Писатель сидел на широком тяжёлом табурете у большого стола, он подогнул одну ногу под себя и, упираясь локтем в стол, наклонился вперёд, покручивая ус быстрым движением пальцев. Его круглая, гладко остриженная голова была освещена огнями двух свечей, глаза смотрели зорко, серьёзно, но куда-то далеко, через Климкова.
«Не слушает», — подумал он и немного повысил тон, незаметно продолжая осматривать комнату и ревниво следя за лицом писателя.
В комнате было темно и сумрачно. Тесно набитые книгами полки, увеличивая толщину стен, должно быть, не пропускали в эту маленькую комнату звуков с улицы. Между полками матово блестели стёкла окон, заклеенные холодною тьмою ночи, выступало белое узкое пятно двери. Стол, покрытый серым сукном, стоял среди комнаты, и от него всё вокруг казалось окрашенным в тёмно-серый тон.
Евсей поместился в углу на стуле, обитом гладкой, жёсткой кожей, он зачем-то крепко упирался затылком в высокую спинку стула и потому съезжал с него. Ему мешало пламя свеч, жёлтые язычки огня всё время как будто вели между собой немую беседу — медленно наклонялись друг к другу, вздрагивали и, снова выпрямляясь, тянулись вверх.

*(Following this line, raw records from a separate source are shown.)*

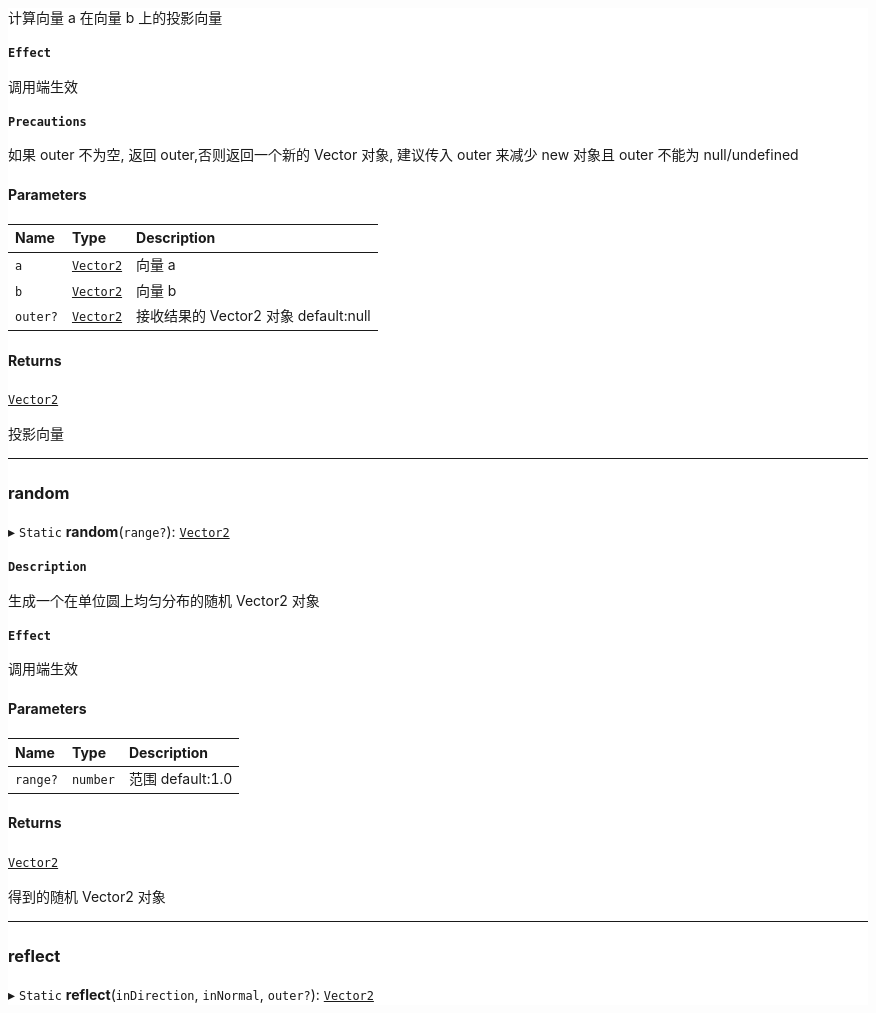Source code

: 计算向量 a 在向量 b 上的投影向量

**`Effect`**

调用端生效

**`Precautions`**

如果 outer 不为空, 返回 outer,否则返回一个新的 Vector 对象, 建议传入 outer 来减少 new 对象且 outer 不能为 null/undefined

#### Parameters

| Name     | Type                              | Description                          |
| :------- | :-------------------------------- | :----------------------------------- |
| `a`      | [`Vector2`](Type.Type.Vector2.md) | 向量 a                               |
| `b`      | [`Vector2`](Type.Type.Vector2.md) | 向量 b                               |
| `outer?` | [`Vector2`](Type.Type.Vector2.md) | 接收结果的 Vector2 对象 default:null |

#### Returns

[`Vector2`](Type.Type.Vector2.md)

投影向量

---

### random

▸ `Static` **random**(`range?`): [`Vector2`](Type.Type.Vector2.md)

**`Description`**

生成一个在单位圆上均匀分布的随机 Vector2 对象

**`Effect`**

调用端生效

#### Parameters

| Name     | Type     | Description      |
| :------- | :------- | :--------------- |
| `range?` | `number` | 范围 default:1.0 |

#### Returns

[`Vector2`](Type.Type.Vector2.md)

得到的随机 Vector2 对象

---

### reflect

▸ `Static` **reflect**(`inDirection`, `inNormal`, `outer?`): [`Vector2`](Type.Type.Vector2.md)
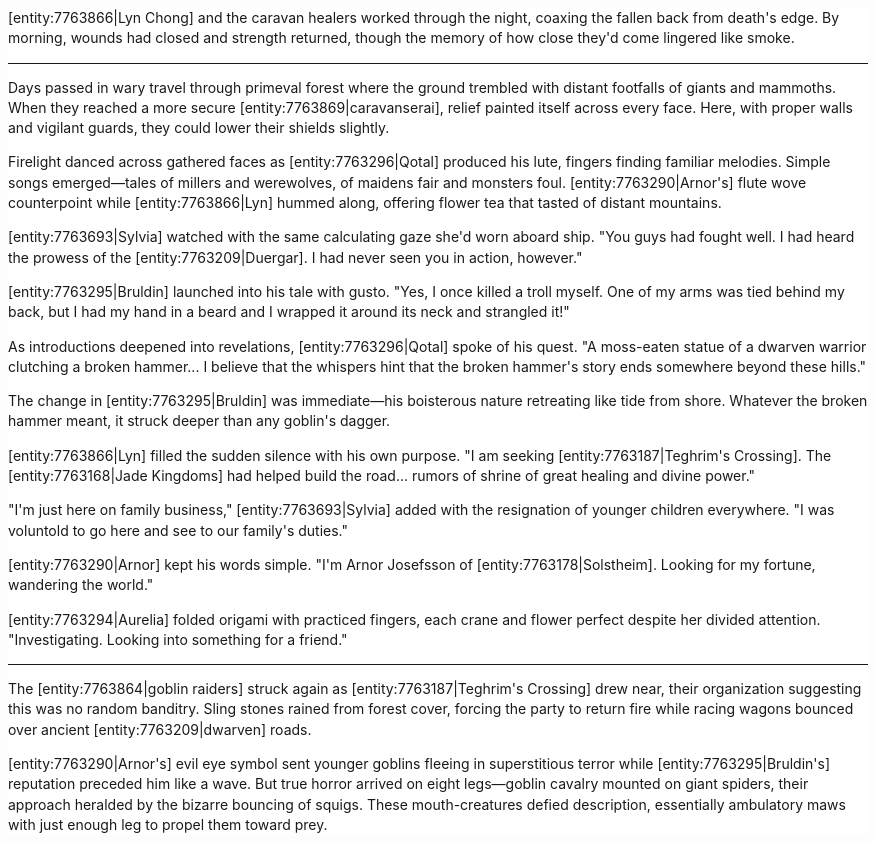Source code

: [entity:7763866|Lyn Chong] and the caravan healers worked through the night, coaxing the fallen back from death's edge. By morning, wounds had closed and strength returned, though the memory of how close they'd come lingered like smoke.

---

Days passed in wary travel through primeval forest where the ground trembled with distant footfalls of giants and mammoths. When they reached a more secure [entity:7763869|caravanserai], relief painted itself across every face. Here, with proper walls and vigilant guards, they could lower their shields slightly.

Firelight danced across gathered faces as [entity:7763296|Qotal] produced his lute, fingers finding familiar melodies. Simple songs emerged—tales of millers and werewolves, of maidens fair and monsters foul. [entity:7763290|Arnor's] flute wove counterpoint while [entity:7763866|Lyn] hummed along, offering flower tea that tasted of distant mountains.

[entity:7763693|Sylvia] watched with the same calculating gaze she'd worn aboard ship. "You guys had fought well. I had heard the prowess of the [entity:7763209|Duergar]. I had never seen you in action, however."

[entity:7763295|Bruldin] launched into his tale with gusto. "Yes, I once killed a troll myself. One of my arms was tied behind my back, but I had my hand in a beard and I wrapped it around its neck and strangled it!"

As introductions deepened into revelations, [entity:7763296|Qotal] spoke of his quest. "A moss-eaten statue of a dwarven warrior clutching a broken hammer... I believe that the whispers hint that the broken hammer's story ends somewhere beyond these hills."

The change in [entity:7763295|Bruldin] was immediate—his boisterous nature retreating like tide from shore. Whatever the broken hammer meant, it struck deeper than any goblin's dagger.

[entity:7763866|Lyn] filled the sudden silence with his own purpose. "I am seeking [entity:7763187|Teghrim's Crossing]. The [entity:7763168|Jade Kingdoms] had helped build the road... rumors of shrine of great healing and divine power."

"I'm just here on family business," [entity:7763693|Sylvia] added with the resignation of younger children everywhere. "I was voluntold to go here and see to our family's duties."

[entity:7763290|Arnor] kept his words simple. "I'm Arnor Josefsson of [entity:7763178|Solstheim]. Looking for my fortune, wandering the world."

[entity:7763294|Aurelia] folded origami with practiced fingers, each crane and flower perfect despite her divided attention. "Investigating. Looking into something for a friend."

---

The [entity:7763864|goblin raiders] struck again as [entity:7763187|Teghrim's Crossing] drew near, their organization suggesting this was no random banditry. Sling stones rained from forest cover, forcing the party to return fire while racing wagons bounced over ancient [entity:7763209|dwarven] roads.

[entity:7763290|Arnor's] evil eye symbol sent younger goblins fleeing in superstitious terror while [entity:7763295|Bruldin's] reputation preceded him like a wave. But true horror arrived on eight legs—goblin cavalry mounted on giant spiders, their approach heralded by the bizarre bouncing of squigs. These mouth-creatures defied description, essentially ambulatory maws with just enough leg to propel them toward prey.
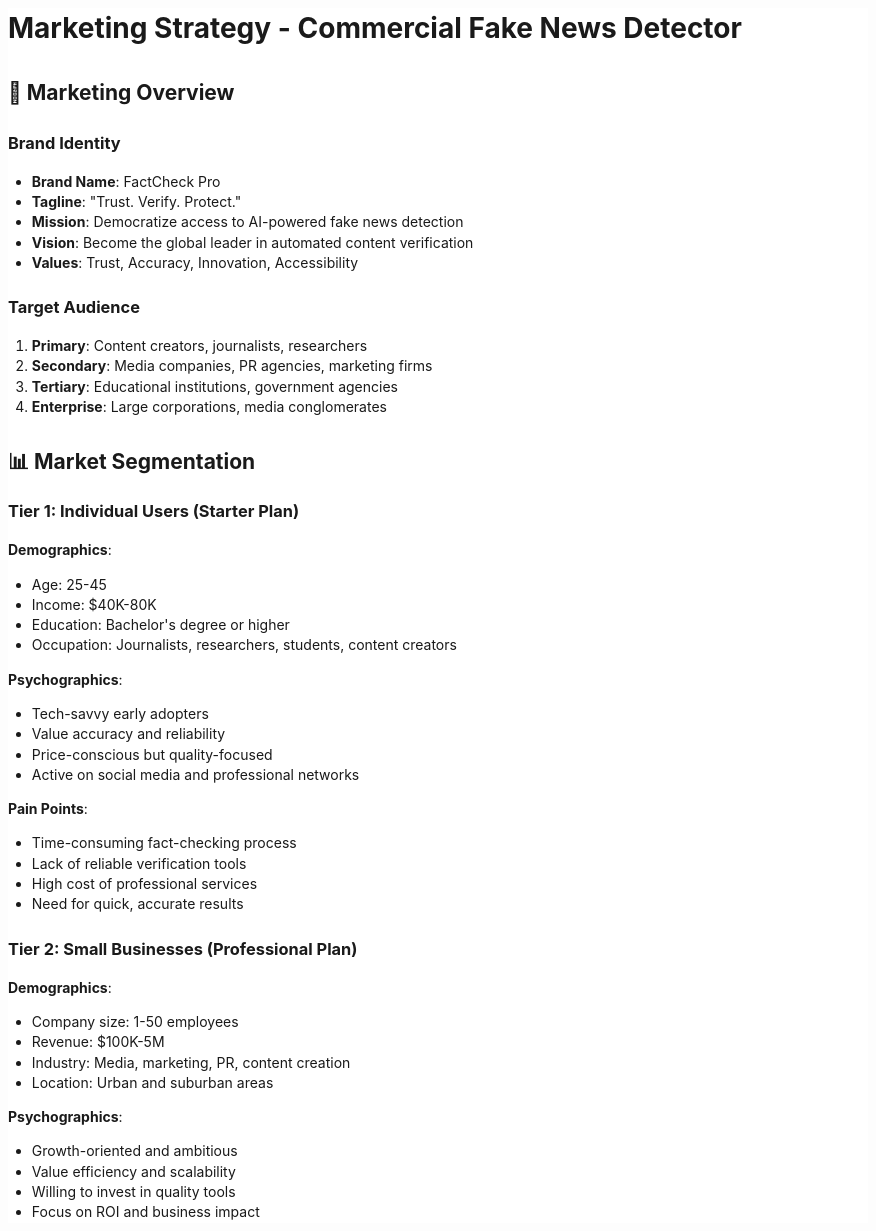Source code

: # Marketing Strategy - Commercial Fake News Detector

## 🎯 Marketing Overview

### Brand Identity
- **Brand Name**: FactCheck Pro
- **Tagline**: "Trust. Verify. Protect."
- **Mission**: Democratize access to AI-powered fake news detection
- **Vision**: Become the global leader in automated content verification
- **Values**: Trust, Accuracy, Innovation, Accessibility

### Target Audience
1. **Primary**: Content creators, journalists, researchers
2. **Secondary**: Media companies, PR agencies, marketing firms
3. **Tertiary**: Educational institutions, government agencies
4. **Enterprise**: Large corporations, media conglomerates

## 📊 Market Segmentation

### Tier 1: Individual Users (Starter Plan)
**Demographics**:
- Age: 25-45
- Income: $40K-80K
- Education: Bachelor's degree or higher
- Occupation: Journalists, researchers, students, content creators

**Psychographics**:
- Tech-savvy early adopters
- Value accuracy and reliability
- Price-conscious but quality-focused
- Active on social media and professional networks

**Pain Points**:
- Time-consuming fact-checking process
- Lack of reliable verification tools
- High cost of professional services
- Need for quick, accurate results

### Tier 2: Small Businesses (Professional Plan)
**Demographics**:
- Company size: 1-50 employees
- Revenue: $100K-5M
- Industry: Media, marketing, PR, content creation
- Location: Urban and suburban areas

**Psychographics**:
- Growth-oriented and ambitious
- Value efficiency and scalability
- Willing to invest in quality tools
- Focus on ROI and business impact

Писатель стал крутить ус медленнее, но взгляд его по-прежнему уходил куда-то за пределы комнаты, и всё это мешало Евсею, разбивало его воспоминания. Он догадался закрыть свои незрячие глаза, и когда его тесно обняла темнота, легко вздохнул и вдруг увидал себя разделённым на человека, который жил и действовал, и на другого, который мог рассказывать о первом, как о чужом ему. Его речь полилась плавнее, голос окреп, события жизни связно потянулись одно за другим, развиваясь, точно клубок серых ниток, и освобождая маленькую, хилую душу от грязных и тяжёлых лохмотьев пережитого ею. Рассказывать о себе было приятно, Климков слушал свой голос с удивлением, он говорил правдиво и ясно видел, что ни в чём не виноват ведь он дни свои прожил не так, как хотелось ему! Его всегда заставляли делать то, что было неприятно ему, он искренно жалел себя, почти готовый плакать, и любовался собою…
Когда писатель спросил его о чём-то, Евсей не понял вопроса и, не открывая глаз, сказал тихо:
— Подождите, — я по порядку…
Он говорил не уставая, а когда дошёл до момента встречи с Маклаковым, вдруг остановился, как перед ямой, открыл глаза, увидал в окне тусклый взгляд осеннего утра, холодную серую бездонность неба. Тяжело вздохнул, выпрямился, почувствовал себя точно вымытым изнутри, непривычно легко, приятно пусто, а сердце своё — готовым покорно принять новые приказы, новые насилия.